(TASK DESCRIPTION)
Return the records word for word. Pictures do not belong in the copy.

(DATA TO PROCESS)
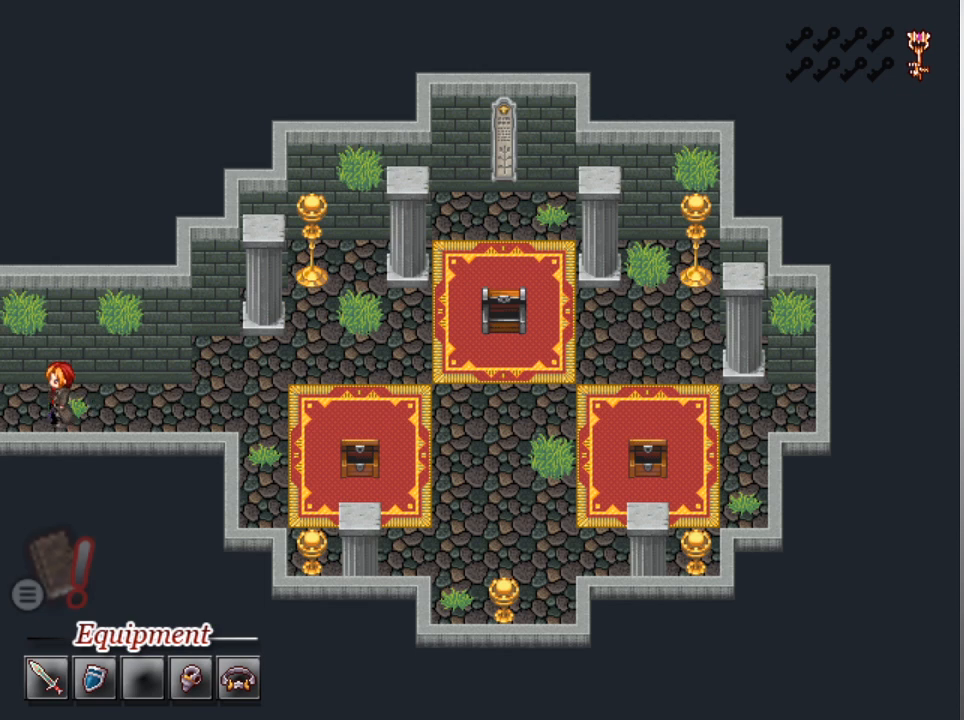
{"buttons": ["L1", "DPAD_LEFT"], "left_stick": "center", "events": []}
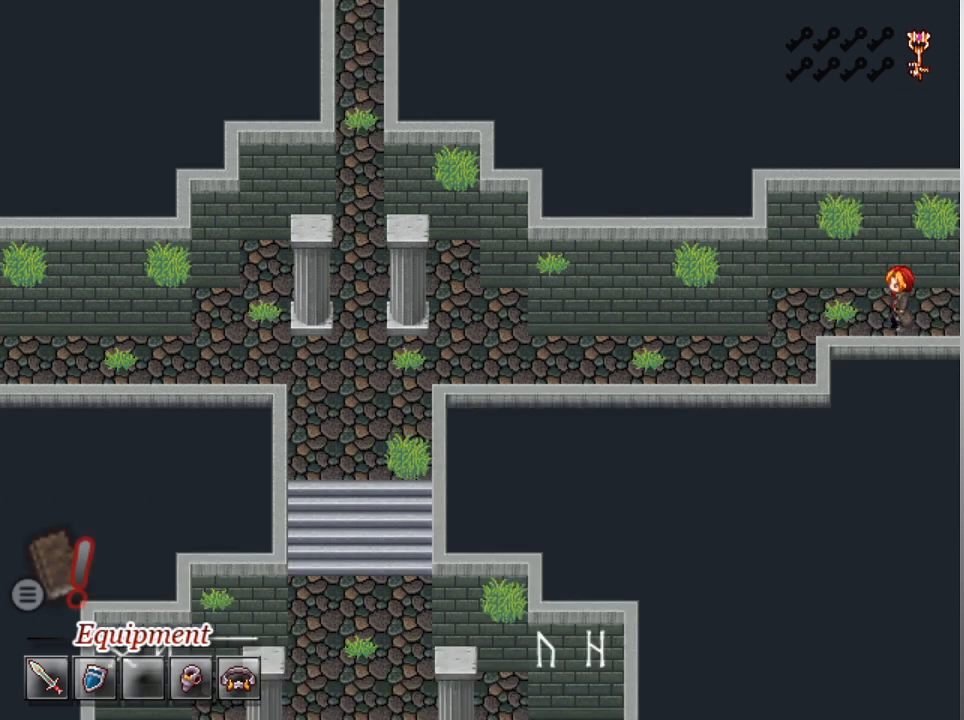
{"buttons": ["L1", "DPAD_DOWN", "DPAD_LEFT"], "left_stick": "center", "events": [[367, "DPAD_DOWN", "down"]]}
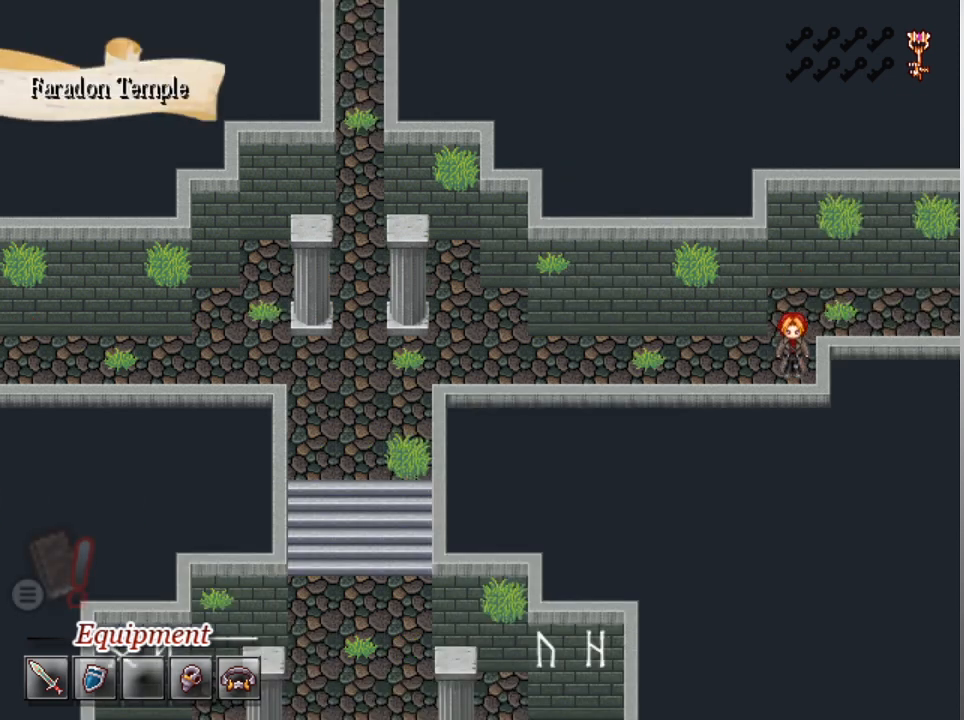
{"buttons": ["L1", "DPAD_LEFT"], "left_stick": "center", "events": [[33, "DPAD_DOWN", "up"]]}
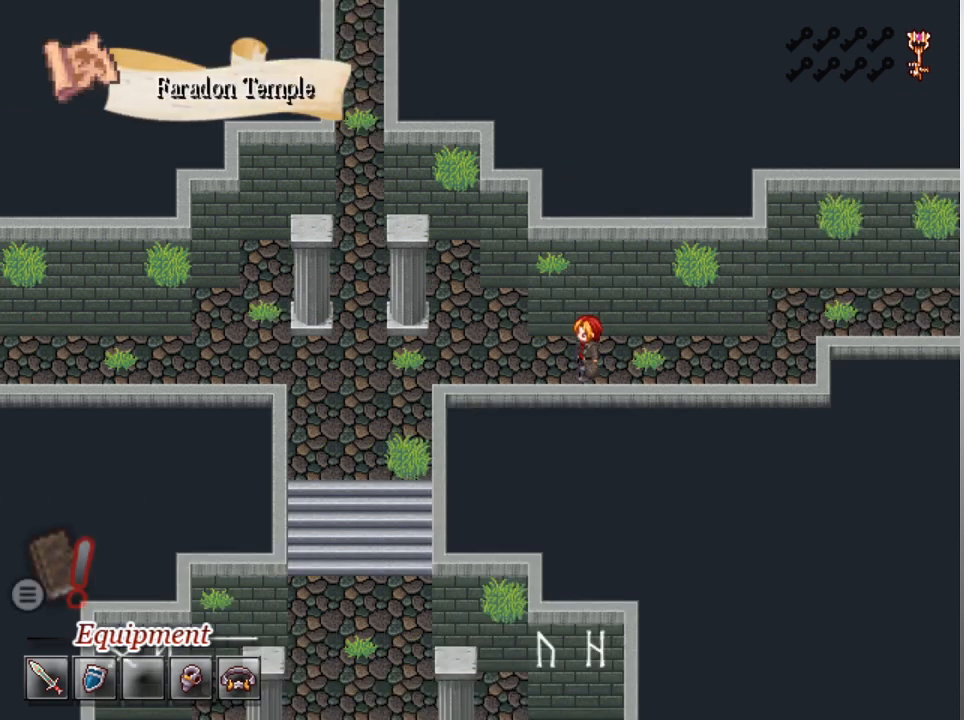
{"buttons": ["L1", "DPAD_UP"], "left_stick": "center", "events": [[500, "DPAD_LEFT", "up"], [500, "DPAD_UP", "down"]]}
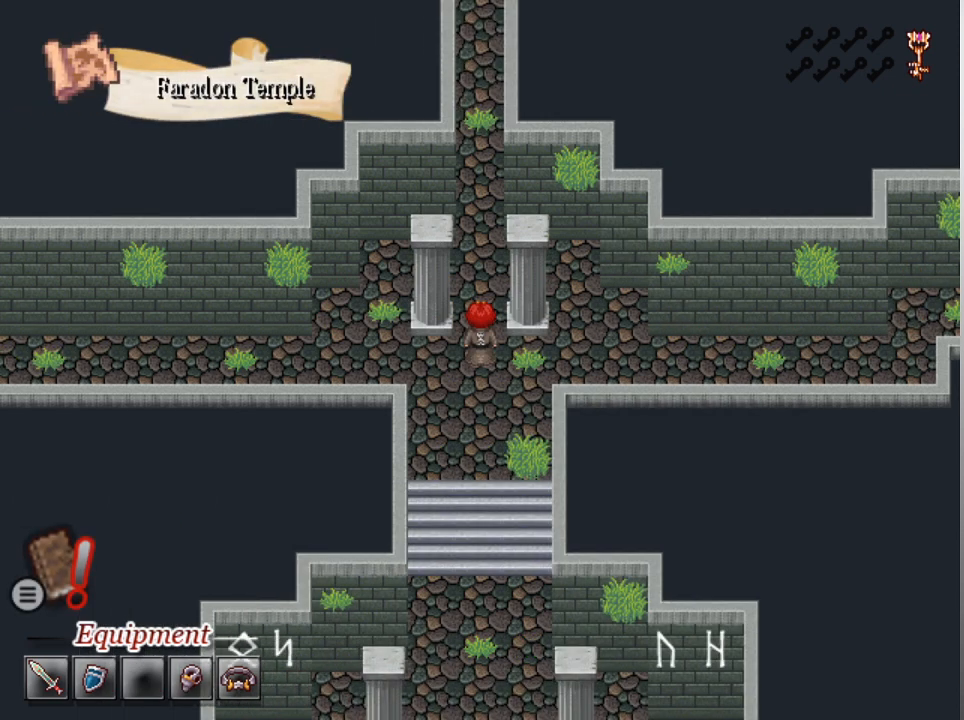
{"buttons": ["L1", "DPAD_UP"], "left_stick": "center", "events": []}
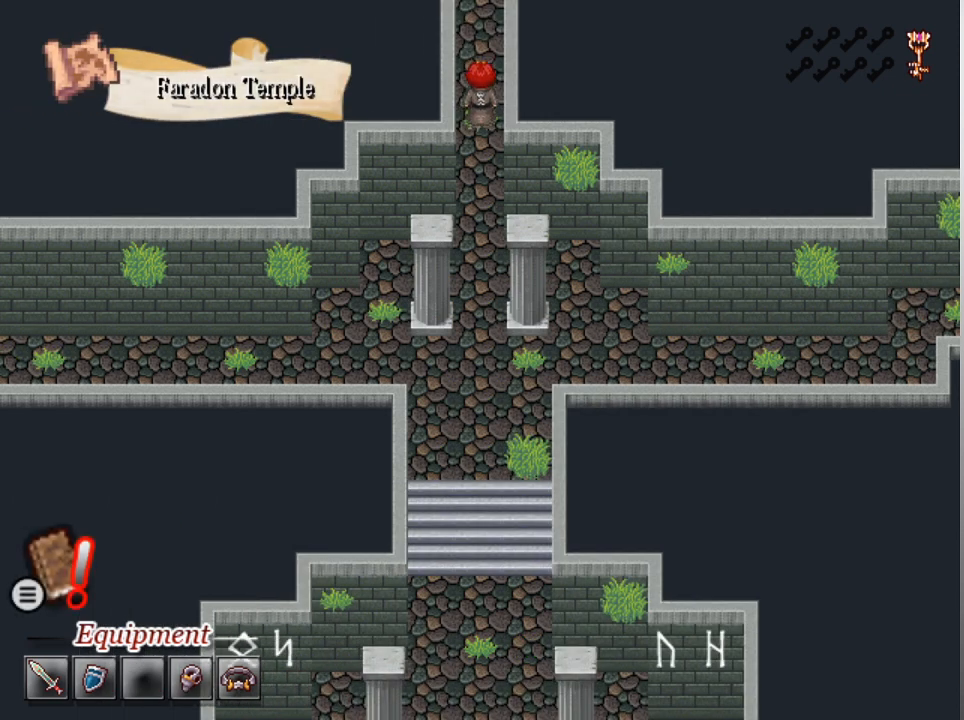
{"buttons": ["L1", "DPAD_UP"], "left_stick": "center", "events": []}
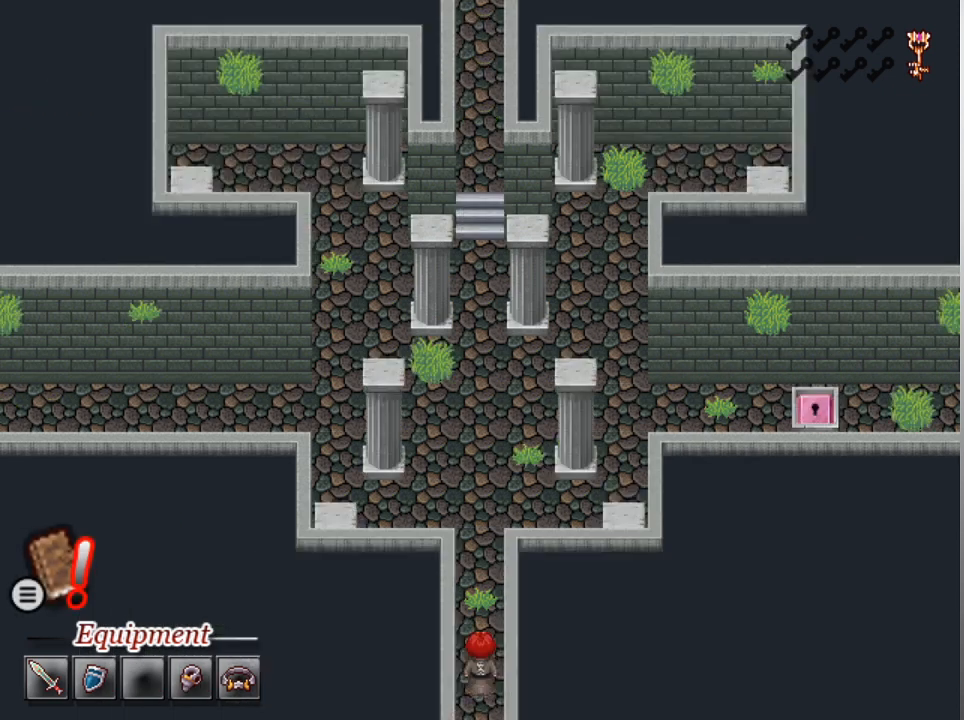
{"buttons": ["L1", "DPAD_UP"], "left_stick": "center", "events": []}
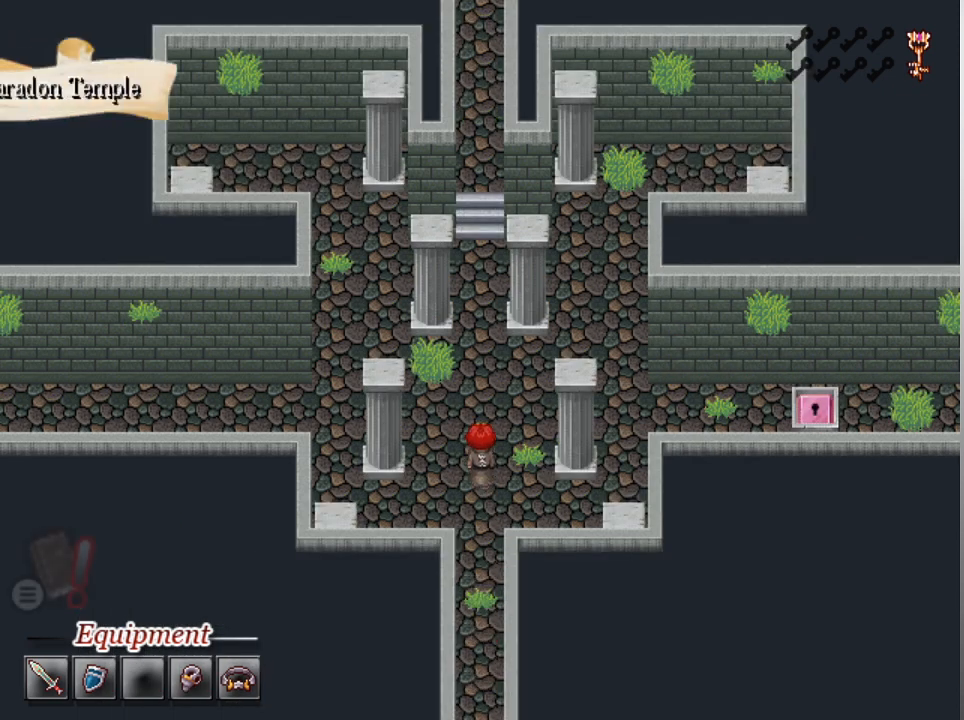
{"buttons": ["L1", "DPAD_UP"], "left_stick": "center", "events": []}
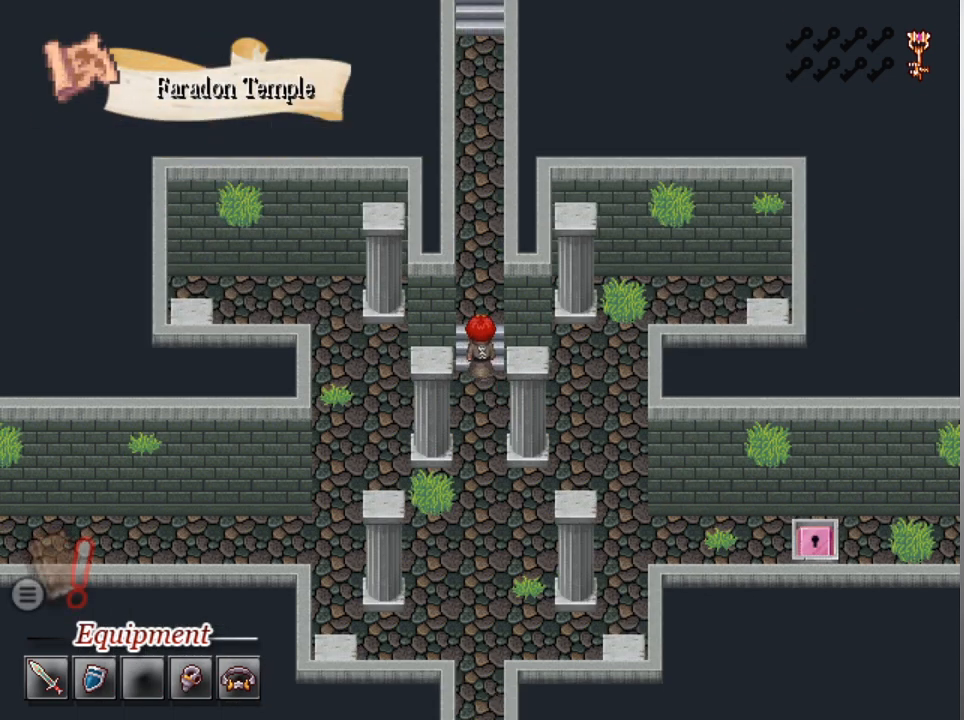
{"buttons": ["L1", "DPAD_UP"], "left_stick": "center", "events": []}
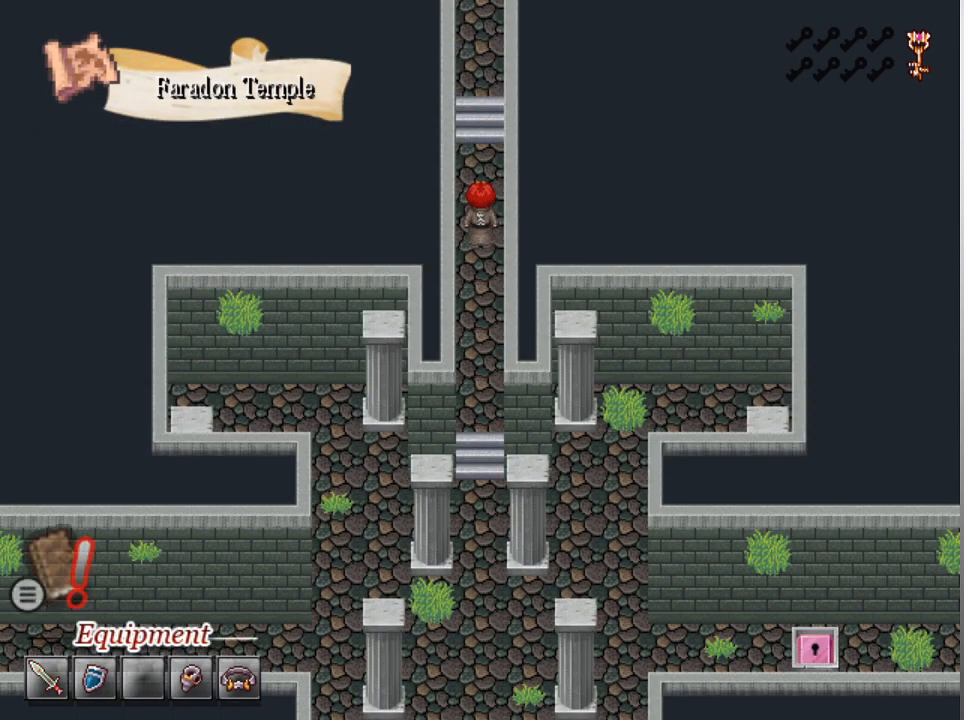
{"buttons": ["L1", "DPAD_UP"], "left_stick": "center", "events": []}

(ANSWER)
{"buttons": ["L1", "DPAD_LEFT"], "left_stick": "center", "events": []}
{"buttons": ["L1", "DPAD_DOWN", "DPAD_LEFT"], "left_stick": "center", "events": [[367, "DPAD_DOWN", "down"]]}
{"buttons": ["L1", "DPAD_LEFT"], "left_stick": "center", "events": [[33, "DPAD_DOWN", "up"]]}
{"buttons": ["L1", "DPAD_UP"], "left_stick": "center", "events": [[500, "DPAD_LEFT", "up"], [500, "DPAD_UP", "down"]]}
{"buttons": ["L1", "DPAD_UP"], "left_stick": "center", "events": []}
{"buttons": ["L1", "DPAD_UP"], "left_stick": "center", "events": []}
{"buttons": ["L1", "DPAD_UP"], "left_stick": "center", "events": []}
{"buttons": ["L1", "DPAD_UP"], "left_stick": "center", "events": []}
{"buttons": ["L1", "DPAD_UP"], "left_stick": "center", "events": []}
{"buttons": ["L1", "DPAD_UP"], "left_stick": "center", "events": []}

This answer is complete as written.